En esta última década el Perú ha experimentado
grandes transformaciones en el ámbito económico. Así como se puede decir que el
Perú “perdió” 25 años en su trayecto para el desarrollo, donde el ingreso per
cápita no creció, la última década ha logrado empezar un patrón de crecimiento
alto y sostenido que conlleva a una convergencia con las economías
desarrolladas, algo que no ocurría en el Perú con regularidad en los últimos 50
años. Solamente durante algunos de los primeros años de la administración
fujimorista la economía peruana creció a tasas superiores a las economías
desarrolladas de la OCDE (en términos per cápita). En general este patrón de crecimiento
no ocurría y por tanto aumentaba el trecho entre los países desarrollados y el
Perú. El Perú de los 60, 70 y 80 estaba lleno de incertidumbre y con crisis
recurrentes.
Durante el periodo de cambio se muestra que hay
también menor volatilidad en el crecimiento económico y los ciclos económicos
se han estado alargando, lo cual beneficia la estabilidad y con ello la
inversión pública y privada, así como el crecimiento económico.

_LA TAREA:_
¿Puedes copiar del texto sobre la economía peruana el pasaje que va de "Durante el periodo" a "el crecimiento económico.", sin alterar una sola palabra?

_REGISTROS EXTRAÍDOS:_
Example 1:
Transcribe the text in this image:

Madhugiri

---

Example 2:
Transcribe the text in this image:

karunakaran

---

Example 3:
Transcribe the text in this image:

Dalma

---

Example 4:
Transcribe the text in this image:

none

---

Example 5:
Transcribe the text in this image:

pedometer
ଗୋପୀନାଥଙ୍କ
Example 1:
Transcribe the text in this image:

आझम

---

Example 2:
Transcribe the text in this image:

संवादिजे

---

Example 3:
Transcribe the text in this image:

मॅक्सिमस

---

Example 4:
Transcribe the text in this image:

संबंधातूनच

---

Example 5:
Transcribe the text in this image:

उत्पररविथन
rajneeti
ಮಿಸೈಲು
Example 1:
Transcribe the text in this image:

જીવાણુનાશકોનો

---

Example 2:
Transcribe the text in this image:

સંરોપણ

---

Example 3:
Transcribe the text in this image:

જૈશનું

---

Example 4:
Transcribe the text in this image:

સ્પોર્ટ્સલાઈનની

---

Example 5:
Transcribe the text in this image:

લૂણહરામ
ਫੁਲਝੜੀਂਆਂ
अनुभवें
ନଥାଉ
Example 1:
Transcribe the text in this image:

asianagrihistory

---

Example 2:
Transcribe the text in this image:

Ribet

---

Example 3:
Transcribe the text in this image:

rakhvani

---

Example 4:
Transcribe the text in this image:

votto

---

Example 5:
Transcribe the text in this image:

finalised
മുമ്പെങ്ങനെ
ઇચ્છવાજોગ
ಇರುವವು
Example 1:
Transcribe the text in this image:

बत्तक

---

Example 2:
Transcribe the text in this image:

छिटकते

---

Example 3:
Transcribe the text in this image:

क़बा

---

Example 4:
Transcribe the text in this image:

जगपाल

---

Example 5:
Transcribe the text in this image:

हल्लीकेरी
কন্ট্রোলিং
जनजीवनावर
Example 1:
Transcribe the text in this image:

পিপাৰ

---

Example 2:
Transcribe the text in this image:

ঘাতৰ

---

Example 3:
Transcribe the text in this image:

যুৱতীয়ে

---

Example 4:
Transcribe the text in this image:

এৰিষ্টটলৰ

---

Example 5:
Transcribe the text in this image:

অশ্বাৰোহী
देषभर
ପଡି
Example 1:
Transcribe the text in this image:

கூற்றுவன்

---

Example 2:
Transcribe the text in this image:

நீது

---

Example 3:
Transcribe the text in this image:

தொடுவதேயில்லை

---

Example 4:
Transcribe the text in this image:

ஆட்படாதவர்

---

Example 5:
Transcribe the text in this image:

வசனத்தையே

_RESPUESTA:_
Durante el periodo de cambio se muestra que hay
también menor volatilidad en el crecimiento económico y los ciclos económicos
se han estado alargando, lo cual beneficia la estabilidad y con ello la
inversión pública y privada, así como el crecimiento económico.